[EXTRACTED INFORMATION — start]

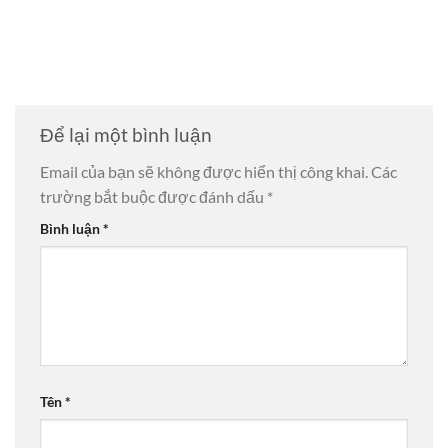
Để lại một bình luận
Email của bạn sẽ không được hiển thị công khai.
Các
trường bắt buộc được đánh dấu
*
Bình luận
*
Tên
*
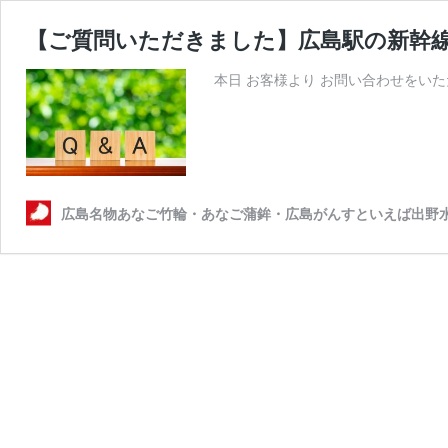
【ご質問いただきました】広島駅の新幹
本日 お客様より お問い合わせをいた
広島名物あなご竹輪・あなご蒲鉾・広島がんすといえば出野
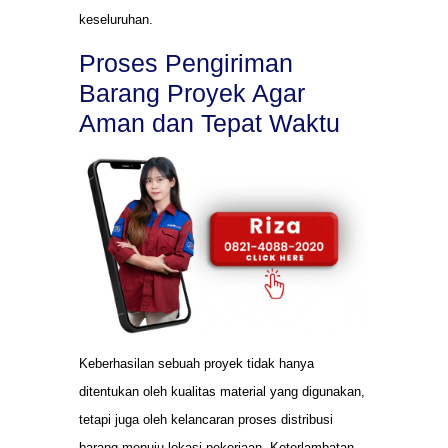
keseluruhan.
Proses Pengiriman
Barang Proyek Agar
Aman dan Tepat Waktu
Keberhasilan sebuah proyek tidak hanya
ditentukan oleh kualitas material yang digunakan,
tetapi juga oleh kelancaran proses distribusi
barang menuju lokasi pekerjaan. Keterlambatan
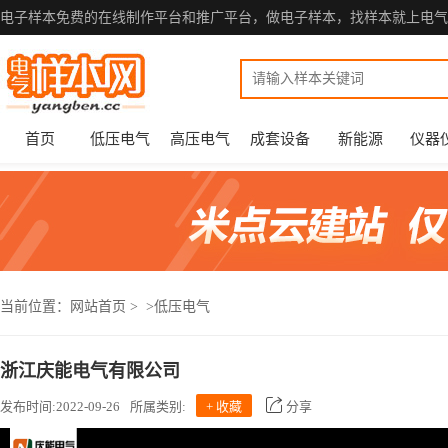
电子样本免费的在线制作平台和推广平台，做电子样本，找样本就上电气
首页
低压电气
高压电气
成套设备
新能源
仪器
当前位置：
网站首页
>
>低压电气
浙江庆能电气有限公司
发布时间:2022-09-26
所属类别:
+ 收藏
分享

[EXTRACTED INFORMATION — finish]
[EXTRACTED INFORMATION — start]

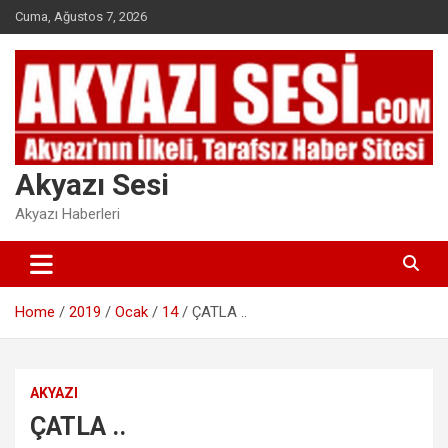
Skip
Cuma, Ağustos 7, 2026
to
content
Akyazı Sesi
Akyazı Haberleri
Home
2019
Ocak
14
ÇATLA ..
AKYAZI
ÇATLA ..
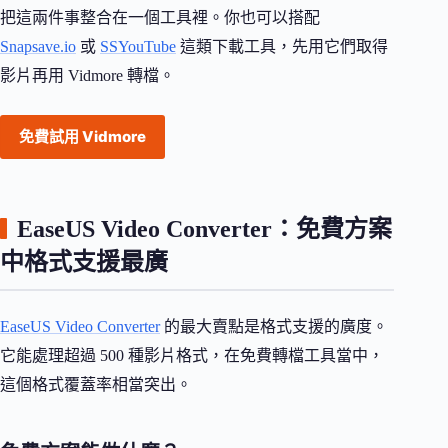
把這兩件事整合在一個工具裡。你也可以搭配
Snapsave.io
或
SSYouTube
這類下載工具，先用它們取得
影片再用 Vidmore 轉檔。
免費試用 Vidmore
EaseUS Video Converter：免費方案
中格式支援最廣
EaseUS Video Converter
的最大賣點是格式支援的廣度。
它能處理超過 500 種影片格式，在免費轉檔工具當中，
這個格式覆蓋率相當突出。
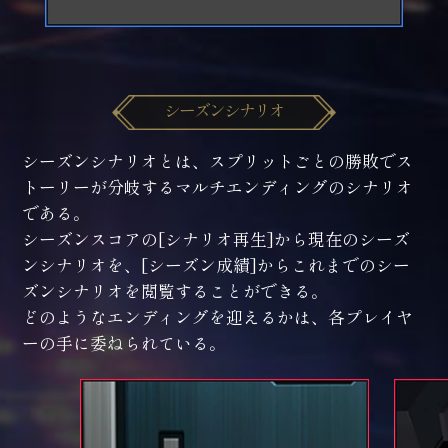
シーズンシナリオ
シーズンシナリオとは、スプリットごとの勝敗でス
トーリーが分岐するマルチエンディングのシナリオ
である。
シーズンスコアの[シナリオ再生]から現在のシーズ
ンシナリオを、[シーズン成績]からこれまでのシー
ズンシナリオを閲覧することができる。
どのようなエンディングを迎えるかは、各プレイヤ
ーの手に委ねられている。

[EXTRACTED INFORMATION — finish]

Copy out every line of the listing where the word "Video" occurs.

REPLY TO THE EXERCISE
EaseUS Video Converter：免費方案
EaseUS Video Converter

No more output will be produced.